> [TASK DESCRIPTION]: Quote every record below word for word, and leave the pictures out of your answer.

(Collected data)
○ ○ ○
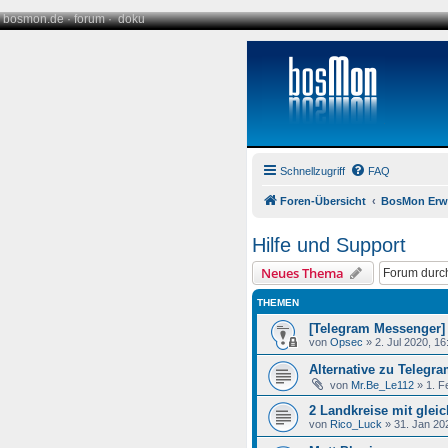
bosmon.de
·
forum
·
doku
Schnellzugriff
FAQ
Foren-Übersicht
BosMon Erw
Hilfe und Support
Neues Thema
THEMEN
[Telegram Messenger]
von
Opsec
»
2. Jul 2020, 16
Alternative zu Telegr
von
Mr.Be_Le112
»
1. F
2 Landkreise mit gleic
von
Rico_Luck
»
31. Jan 20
○ ○ ○
> [YOUR SOLUTION]:
bosmon.de
·
forum
·
doku
Schnellzugriff
FAQ
Foren-Übersicht
BosMon Erw
Hilfe und Support
Neues Thema
THEMEN
[Telegram Messenger]
von
Opsec
»
2. Jul 2020, 16
Alternative zu Telegr
von
Mr.Be_Le112
»
1. F
2 Landkreise mit gleic
von
Rico_Luck
»
31. Jan 20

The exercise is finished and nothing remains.